Research Engineer, Global E-commerce

About the job

The e-commerce industry has seen tremendous growth in recent years and has become a hotly contested space amongst leading internet companies. With millions of loyal users globally, we believe TikTok is an ideal platform to deliver a brand new and better e-commerce experience to our users. Our AI Innovation team is dedicated to building next-generation e-commerce experiences powered by AIGC and agentic shopping systems. We explore how AI-generated content and intelligent agents can meaningfully enhance user experiences and reshape the way people discover, evaluate, and purchase products.

Responsibilities

- Develop and optimize AIGC video generation models, with a focus on multimodal post-training for e-commerce short-video scenarios.

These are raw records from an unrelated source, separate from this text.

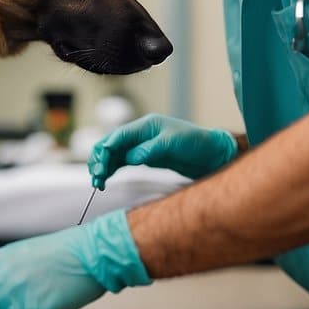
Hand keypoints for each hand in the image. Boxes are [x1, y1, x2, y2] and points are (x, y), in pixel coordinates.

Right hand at [88, 113, 237, 189]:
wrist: (211, 154)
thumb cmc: (196, 143)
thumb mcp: (174, 144)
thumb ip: (151, 149)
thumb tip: (131, 158)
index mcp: (145, 126)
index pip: (119, 135)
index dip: (106, 149)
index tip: (100, 165)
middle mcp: (140, 134)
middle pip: (111, 144)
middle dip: (100, 159)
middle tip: (97, 177)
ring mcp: (140, 146)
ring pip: (113, 154)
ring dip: (103, 166)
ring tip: (98, 183)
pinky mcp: (143, 158)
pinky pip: (121, 162)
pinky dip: (111, 170)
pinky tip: (105, 180)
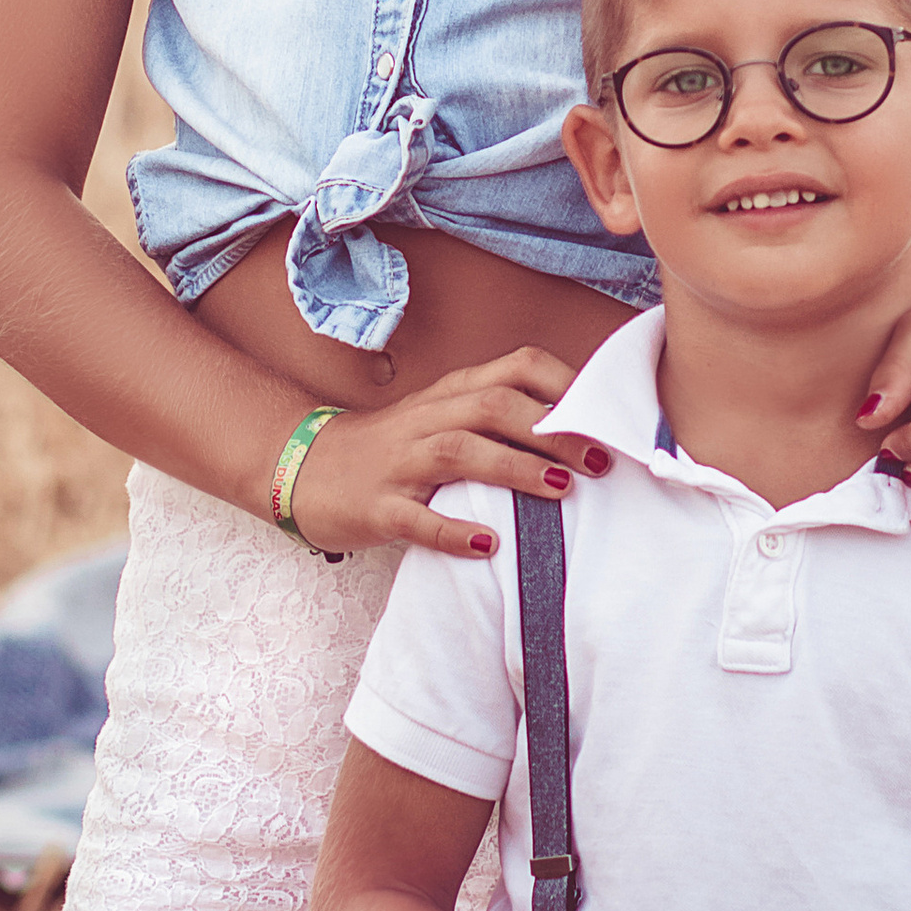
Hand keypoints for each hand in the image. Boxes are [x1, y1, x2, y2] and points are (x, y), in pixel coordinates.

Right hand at [286, 348, 604, 556]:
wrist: (305, 469)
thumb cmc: (395, 449)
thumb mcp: (444, 418)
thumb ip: (499, 418)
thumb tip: (581, 433)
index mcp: (450, 393)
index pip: (515, 366)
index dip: (564, 385)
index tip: (605, 415)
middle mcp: (427, 419)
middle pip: (493, 405)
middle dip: (551, 430)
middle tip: (598, 460)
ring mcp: (399, 463)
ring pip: (458, 452)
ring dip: (514, 468)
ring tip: (561, 490)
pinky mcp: (377, 506)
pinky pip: (415, 518)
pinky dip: (453, 531)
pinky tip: (488, 544)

- Design and implement post-training approaches that integrate text, image, video, and product metadata to improve controllability, visual fidelity, and semantic alignment.

- Design and optimize training strategies, loss functions, and evaluation protocols for video generation models, balancing generation quality, robustness, and inference efficiency.

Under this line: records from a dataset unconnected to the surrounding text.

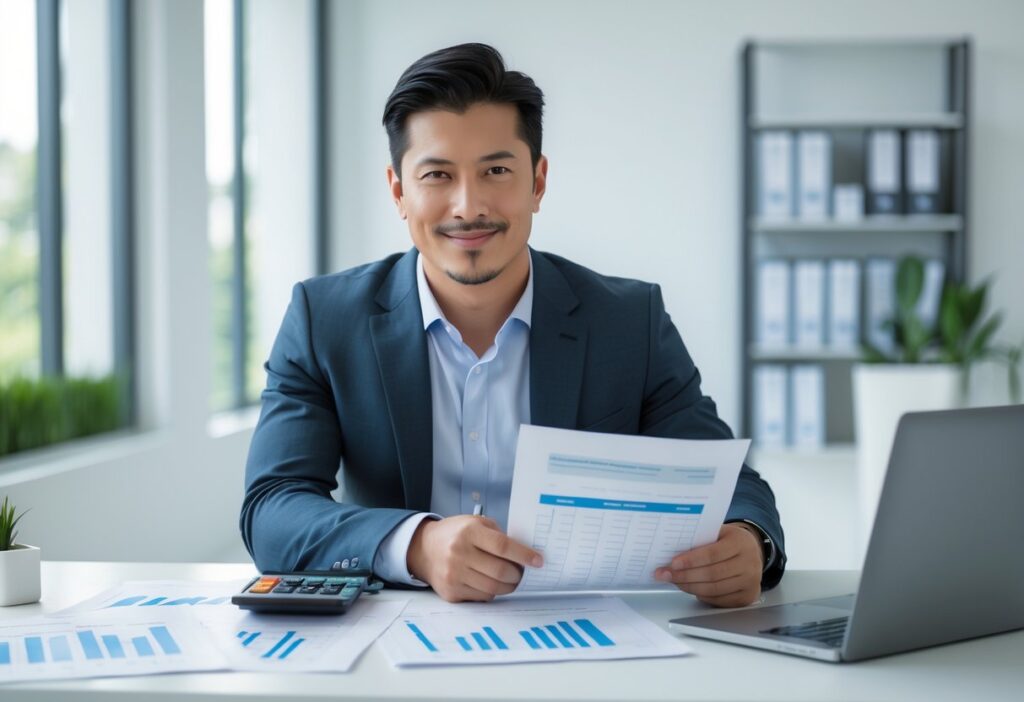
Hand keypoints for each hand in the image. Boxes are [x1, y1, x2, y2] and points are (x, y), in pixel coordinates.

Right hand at [407, 515, 543, 602]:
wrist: (424, 549)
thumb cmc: (456, 534)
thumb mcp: (476, 524)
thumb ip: (498, 536)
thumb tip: (524, 554)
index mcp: (469, 532)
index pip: (502, 546)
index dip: (524, 555)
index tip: (538, 561)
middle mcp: (459, 553)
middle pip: (500, 571)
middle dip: (517, 574)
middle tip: (521, 572)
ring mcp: (453, 575)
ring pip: (493, 588)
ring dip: (508, 586)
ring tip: (509, 578)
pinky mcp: (451, 592)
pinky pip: (482, 597)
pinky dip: (491, 591)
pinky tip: (489, 582)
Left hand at [654, 523, 763, 607]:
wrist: (752, 551)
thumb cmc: (729, 540)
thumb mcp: (719, 532)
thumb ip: (700, 539)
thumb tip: (672, 549)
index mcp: (741, 542)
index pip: (713, 554)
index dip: (691, 560)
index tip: (673, 563)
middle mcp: (750, 563)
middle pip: (712, 574)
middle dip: (685, 576)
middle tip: (665, 574)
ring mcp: (750, 582)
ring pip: (714, 589)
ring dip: (689, 586)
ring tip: (674, 581)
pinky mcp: (747, 597)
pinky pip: (718, 600)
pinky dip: (700, 595)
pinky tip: (689, 588)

- Improve video generation performance in key dimensions such as motion realism, identity preservation, prompt adherence, and cross-modal consistency.

Qualifications

Minimum

- Bachelor’s degree in Computer Science, Machine Learning, Computer Vision, or a related technical field.

- Strong understanding of modern video generative model architectures, such as diffusion models, Transformer-based models (e.g., DiT), and VAEs.

- Hands-on experience in post-training or fine-tuning generative models (e.g., SFT, RLHF/DPO, LoRA/PEFT).

- Proficiency in mainstream deep learning frameworks such as PyTorch, JAX, or TensorFlow.

- Experience working with large-scale data and training pipelines, with an understanding of trade-offs among generation quality, stability, and inference cost.

Preferred

- Master’s or PhD degree in Computer Science, Artificial Intelligence, Mathematics, or a related technical field.

- Experience with temporal consistency and spatial consistency in video generation.

- Experience with multi-shot or long-form coherent video generation, such as scene continuity, shot transition modeling, or long-context video synthesis.

- Publications in ML conferences such as CVPR, ICCV, ECCV, NeurIPS, ICML, ICLR, SIGGRAPH, etc.